● Records provided
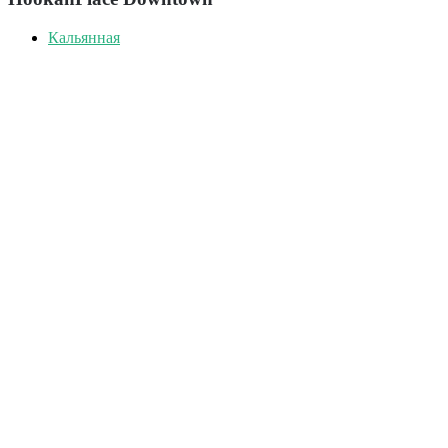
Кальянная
---
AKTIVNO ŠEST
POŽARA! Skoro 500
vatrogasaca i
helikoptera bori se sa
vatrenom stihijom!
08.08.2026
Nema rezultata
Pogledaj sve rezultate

● Work required
Write out the data from the line with "AKTIVNO ŠEST" to the line with "Pogledaj sve rezultate", both lines included.

● Exercise answer
AKTIVNO ŠEST
POŽARA! Skoro 500
vatrogasaca i
helikoptera bori se sa
vatrenom stihijom!
08.08.2026
Nema rezultata
Pogledaj sve rezultate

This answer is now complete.